Ideal 3 Nap Schedule:

  • Wake-up (same time every day): 6:00 – 7:00 AM
  • Nap 1: 8:30 – 9:00 AM
  • Nap 2: 12:00 – 1:00 PM
  • Nap 3: 3:00 – 4:00 PM

The first two naps are the most restorative and we want to aim for having them last for at least 1 hour in the baby’s sleep space.

Nap 3 is more of a catnap or bridge to bedtime – this nap is not restorative and should be no longer than 45 minutes. This nap can also be a ‘motion’ nap, so if they need to take it on the go, that’s perfectly fine!

2 Nap Schedule

The transition to a 2 nap schedule can occur any time between 6 and 9 months, but is most common around 8-9 months.

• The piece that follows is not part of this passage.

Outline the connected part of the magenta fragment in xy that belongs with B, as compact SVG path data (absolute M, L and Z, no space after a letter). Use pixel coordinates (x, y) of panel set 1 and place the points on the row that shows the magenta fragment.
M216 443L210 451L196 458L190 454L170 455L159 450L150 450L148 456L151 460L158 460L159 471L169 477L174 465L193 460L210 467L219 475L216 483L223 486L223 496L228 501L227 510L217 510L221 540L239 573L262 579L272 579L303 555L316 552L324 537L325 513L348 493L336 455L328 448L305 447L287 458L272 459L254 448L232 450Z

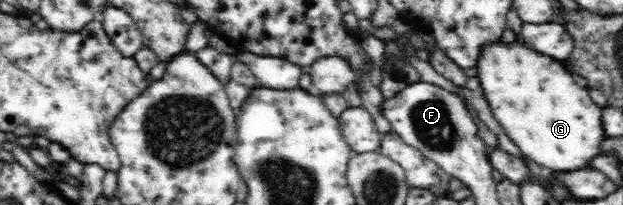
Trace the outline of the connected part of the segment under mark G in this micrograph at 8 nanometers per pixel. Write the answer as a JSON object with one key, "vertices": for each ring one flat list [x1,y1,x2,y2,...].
{"vertices":[[500,36,494,41,484,41,478,47,474,69,482,96,488,102,494,119,526,157,534,159,545,169,565,170,587,166,585,161,597,154,595,151,599,141,605,135,600,121,600,108,590,98,588,89,576,84,572,70,565,62,532,49,520,38,504,41]]}

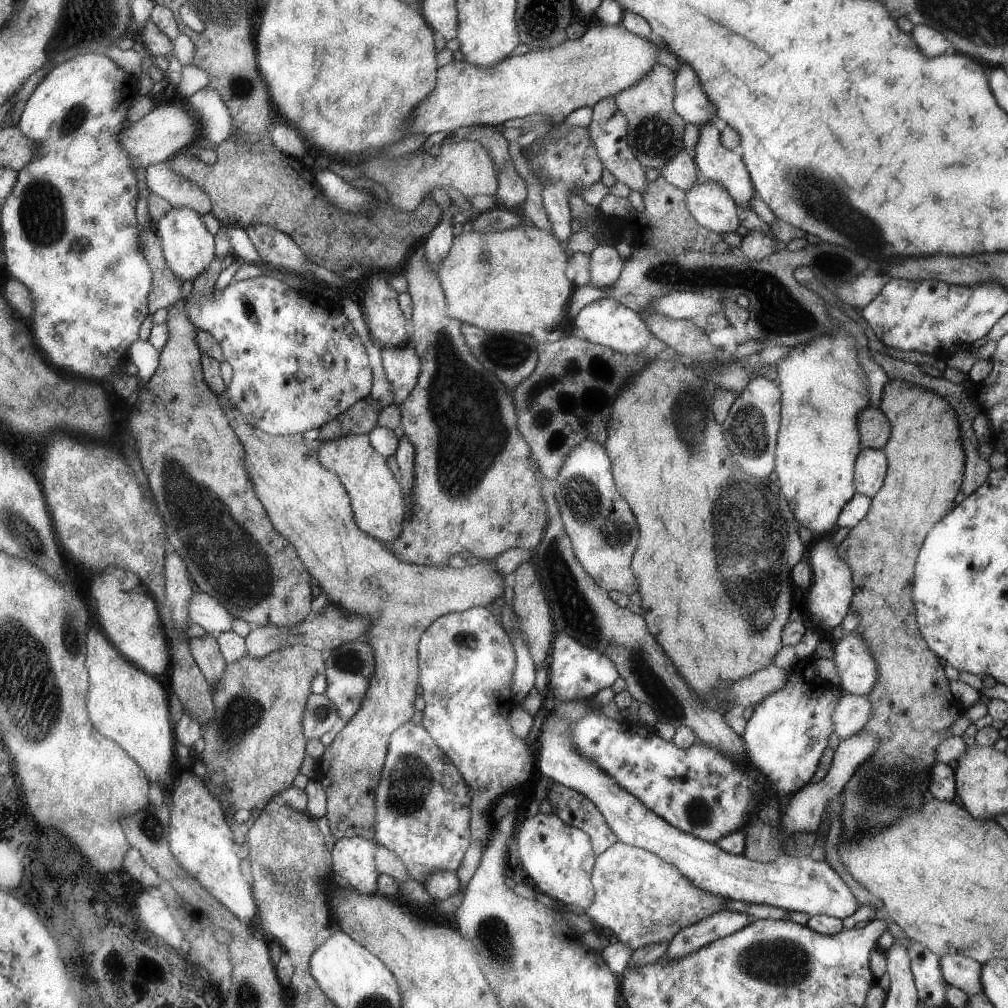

Pro tip: If you wait to drop this nap until your sleepy bear is truly ready, the transition will be very smooth.

Ideal 2 Nap Schedule:

  • Wake-up (same time every day): 6:00 – 7:00 AM
  • Nap 1: 8:30 – 9:00 AM
  • Nap 2: 12:30 – 1:00 PM
Looks a lot like that 3 nap schedule, right? We simply dropped that third nap and pushed nap two back a little bit. The trouble we have with 2 naps is when we rely on those wake windows, nap 2 is generally too late, which then in turn pushes bedtime too late and so on and so forth. Thats the beauty of these bio times! 
In a perfect world, these naps would be at least 90 minutes and in your child’s sleep space as both of these naps are restorative and developmentally necessary.
1 Nap Schedule

The transition to 1 nap typically happens around 15-18 months of age, but can really happen any time between 13 and 24 months.

This transition can last a long time and be very challenging. Please reach out to me for tips on how to navigate this!

Ideal 1 Nap Schedule:

  • Wake-up (same time every day): 6:00 – 7:30 AM
  • Nap 1: 12:30 – 1:00 PM

Look even MORE familiar? That’s right, nap 2 from both of the above schedules has now become our singular nap!


I did not include specific bedtimes in the above schedules for a reason. Bedtime is NOT something we base off of the clock because we need to be flexible with bedtime. Bedtime is actually the only time I will mention an awake time duration. It is important to note that these ranges are not set in stone. You should also take into account your child’s sleepy cues and mood around dinnertime. 

The following durations are suggestions assuming your sleepy bear had an ideal daytime sleep day:

  • 3 nap schedule: Bedtime 1.5-2.5 hours after nap 3
  • 2 nap schedule: Bedtime 3-4 hours after nap 2
  • 1 nap schedule: Bedtime 3-4.5 hours after nap

When you follow these recommendations, you will normally see bedtime falling between 6:00-7:30 PM based on your child’s daytime sleep.

If daytime sleep is not ideal, or if they are in the middle of a nap transition then you would push bedtime up earlier. If they seem tired, it’s bedtime… no matter what the clock says! And yes, that may even mean 5:30 some nights and that’s okay. Night sleep prior to midnight is the most restorative anyway!

So what happens when this kind of schedule doesn’t work with your work life or other commitments? That’s when we need to get creative, do our best, and just work towards doing what we can to get our children the rest they need.